AIM OF THE EXERCISE: Could you repeat the entries below exactly, but only from the line with "способен зна" through the line with "mieszkań. Prezydent podpisał", and without any picture?

(Page images and extracted text)
*-*-*

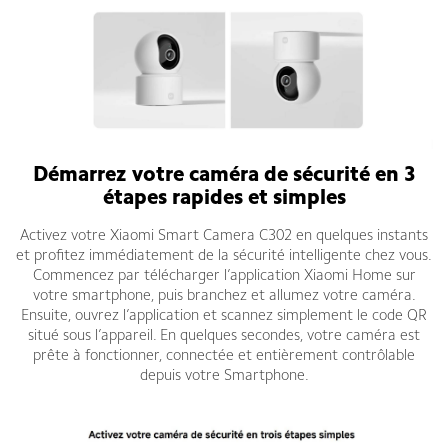
Démarrez votre caméra de sécurité en 3
étapes rapides et simples
Activez votre Xiaomi Smart Camera C302 en quelques instants
et profitez immédiatement de la sécurité intelligente chez vous.
Commencez par télécharger l’application Xiaomi Home sur
votre smartphone, puis branchez et allumez votre caméra.
Ensuite, ouvrez l’application et scannez simplement le code QR
situé sous l’appareil. En quelques secondes, votre caméra est
prête à fonctionner, connectée et entièrement contrôlable
depuis votre Smartphone.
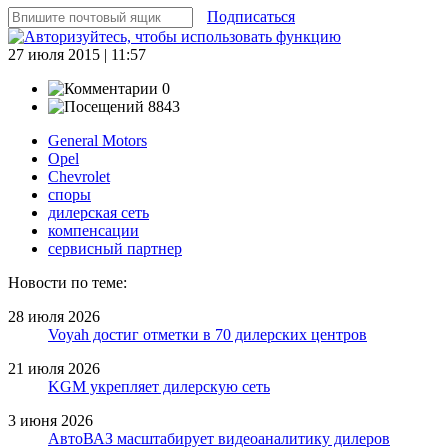
Подписаться
27 июля 2015 | 11:57
0
8843
General Motors
Opel
Chevrolet
споры
дилерская сеть
компенсации
сервисный партнер
Новости по теме:
28 июля 2026
Voyah достиг отметки в 70 дилерских центров
21 июля 2026
KGM укрепляет дилерскую сеть
3 июня 2026
АвтоВАЗ масштабирует видеоаналитику дилеров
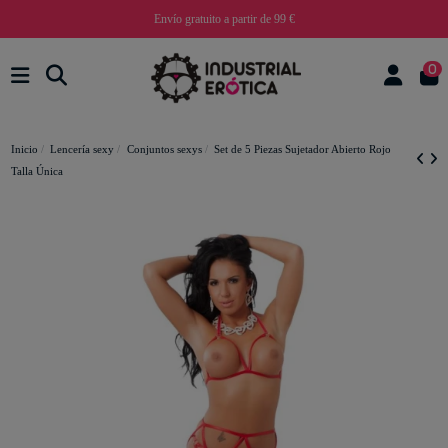
Envío gratuito a partir de 99 €
0
Inicio
Lencería sexy
Conjuntos sexys
Set de 5 Piezas Sujetador Abierto Rojo
Talla Única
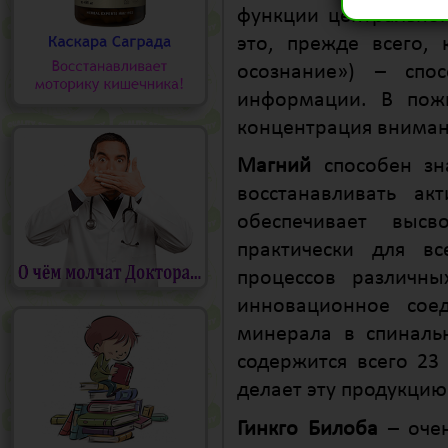
функции центральной
это, прежде всего, к
осознание») – спо
информации. В пожи
концентрация внимани
Магний
способен зна
восстанавливать ак
обеспечивает выс
практически для в
процессов различн
инновационное сое
минерала в спинальн
содержится всего 23
делает эту продукци
Гинкго Билоба
– очен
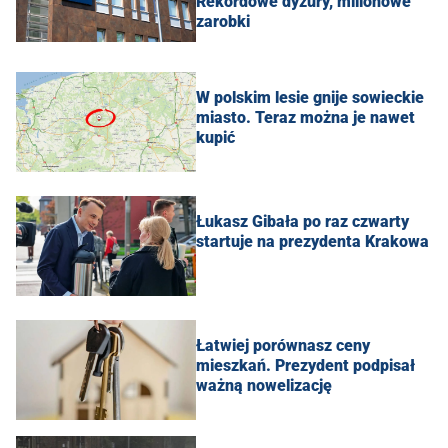
Rekordowe dyżury, milionowe
zarobki
W polskim lesie gnije sowieckie
miasto. Teraz można je nawet
kupić
Łukasz Gibała po raz czwarty
startuje na prezydenta Krakowa
Łatwiej porównasz ceny
mieszkań. Prezydent podpisał
ważną nowelizację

*-*-*

EXPECTED ANSWER:
способен зна
восстанавливать ак
обеспечивает выс
практически для в
процессов различн
инновационное сое
минерала в спинальн
содержится всего 23
делает эту продукци
Гинкго Билоба
– очен
Rekordowe dyżury, milionowe
zarobki
W polskim lesie gnije sowieckie
miasto. Teraz można je nawet
kupić
Łukasz Gibała po raz czwarty
startuje na prezydenta Krakowa
Łatwiej porównasz ceny
mieszkań. Prezydent podpisał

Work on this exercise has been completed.